Seong-Jin Cho : "La musique, ce n’est pas un match sportif !"
Rencontrer un jeune artiste est un exercice des plus agréables surtout lorsque la spontanéité et la simplicité s’invitent dans la conversation. Seong-Jin Cho est un pianiste de tout juste 24 ans et pourtant… Et pourtant, il a déjà joué avec les plus grands orchestres, sous la direction des chefs les plus prestigieux de la planète. Il a déjà parcouru le monde et dans son pays natal, la Corée du Sud, il a un statut de superstar. Brillant élève de Soo-jung Shin et de Michel Béroff, le lauréat de cinq concours internationaux n’est pas un jeune artiste comme les autres. Doté d’un touché délicat et d’une technique infaillible, le vainqueur du Concours Chopin 2015 s’est imposé d’emblée comme un pianiste international de tout premier plan.
Alors qu’un contrat d’exclusivité avec la célèbre firme Deutsche Grammophon pourrait facilement faire tourner la tête, Seong-Jin Cho reste un jeune homme libre et spontané qui évoque avec passion sa vie et sa carrière. Avec une saine fraîcheur, le grand artiste d’aujourd’hui n’oublie pas le mélomane qu’il a été lorsqu’encore étudiant, il fréquentait les salles de concert comme Pleyel ou la Philharmonie. Paris peut s’enorgueillir d’avoir su accueillir cette sensibilité pour lui ouvrir les portes du monde. Alors que vient de paraître un album consacré à Mozart, Seong-Jin Cho se produit à la Philharmonie de Paris, le 01 février 2019 pour interpréter le concerto de Tchaïkovski avec l’Orchestre Philharmonique de Radio France. Entre virtuosité et intériorité, une voie royale semble tracée pour le merveilleux pianiste qui nous a accordé cet entretien à Berlin.

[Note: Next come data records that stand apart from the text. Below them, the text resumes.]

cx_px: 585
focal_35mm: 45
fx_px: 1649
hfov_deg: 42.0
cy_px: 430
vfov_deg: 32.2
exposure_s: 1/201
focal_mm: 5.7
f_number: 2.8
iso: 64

Vous souvenez- vous du jour où vous avez touché un piano pour la première fois ?
Je devais avoir six ans et c’était plutôt pour m’amuser. Tout est devenu réellement sérieux à 9 ans quand j’ai décidé de devenir pianiste professionnel. J’adorais la musique classique et surtout j’adorais jouer. Bien sûr, je n’avais pas une idée bien précise sur ce que voulait dire « être artiste ». La révélation est venue quand j’ai découvert le disque des ballades de Chopin par Krystian Zimerman. A cette époque, j’achetais beaucoup de CDs comme ceux de Radu Lupu et des pianistes de légende, Alfred Cortot ou Vladimir Horowitz… et tous les compositeurs !

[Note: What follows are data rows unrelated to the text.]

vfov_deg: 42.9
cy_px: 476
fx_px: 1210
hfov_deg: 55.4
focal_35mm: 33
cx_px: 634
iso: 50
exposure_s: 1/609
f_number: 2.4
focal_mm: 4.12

Vous avez commencé à étudier à Séoul ?
Chaque jour, nous avions environ 2-3 heures de pratique du piano. L’éducation en Corée du Sud est très bonne parce qu’elle brasse tous les arts avec bien évidemment l’apprentissage des mathématiques, de l’anglais, etc. Et à Séoul, la vie culturelle est intense ce qui m’a permis d’assister souvent à des concerts de musique classique.
Les concours internationaux sont arrivés très tôt…

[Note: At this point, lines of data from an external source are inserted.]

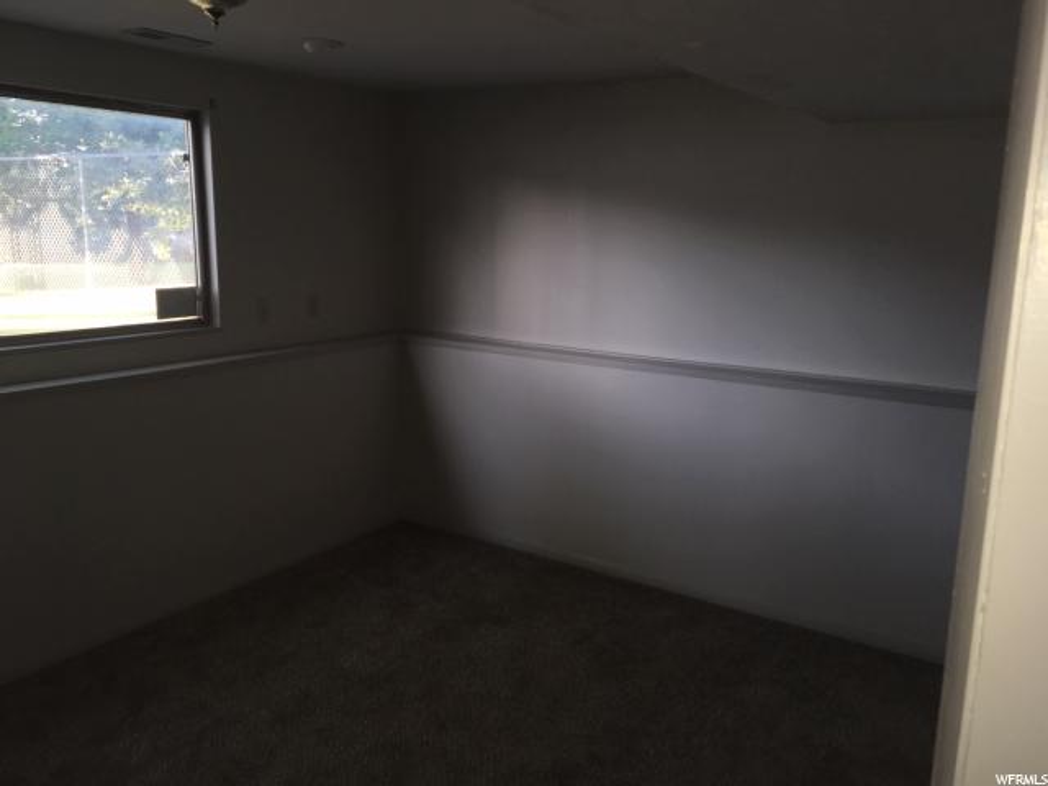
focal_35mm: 29
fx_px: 878
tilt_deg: -10.8
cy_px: 393
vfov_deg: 48.2
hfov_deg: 61.7
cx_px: 524
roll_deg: -1.0
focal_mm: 4.15
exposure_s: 1/30
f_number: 2.2
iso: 32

Oui, à 14 ans. Comme j’avais déjà fait toutes les compétitions importantes en Corée, mon professeur m’a jugé apte à me présenter au Concours international Frédéric-Chopin de jeunes pianistes à Moscou. Je n’étais pas le plus jeune qui devait avoir 11 ou 12 ans. En fait, je n’en attendais pas grand-chose mais j’ai gagné le premier prix. (Rires)
Vous semblez dire que c’était plutôt facile ?
Oh non ! Un concours demande beaucoup de travail et je voulais vraiment jouer à la perfection. C’était ma première épreuve internationale, la première fois que je mettais les pieds en Europe ce qui m’a permis de découvrir d’autres musiciens de ma génération. Il faisait très froid… Je ne saurais l’expliquer mais je n’étais pas nerveux et lorsque j’ai remporté le prix cela ne m’a pas vraiment surpris.
Quand on considère votre parcours a posteriori, cela paraît tout à fait normal, je suppose…
C’est en 2009 que la nervosité s’est invitée, juste avant le Concours international de piano de Hamamatsu au Japon. Recevoir le premier prix m’a même étonné parce que pour la première fois, je passais dans la catégorie adulte. J’avais 15 ans et le pianiste qui a obtenu le deuxième prix, 26 ans. Hamamatsu m’a donné l’occasion de me familiariser avec le public. Grâce à ce prix, j’ai eu ensuite la chance de jouer une cinquantaine de concerts, d’apprendre beaucoup, d’ajouter de nouveaux répertoires, d’élaborer des programmes…
Vous avez participé en tout à cinq compétitions internationales. Qu’est-ce qui vous a poussé à concourir de nouveau après ces deux premiers prix ?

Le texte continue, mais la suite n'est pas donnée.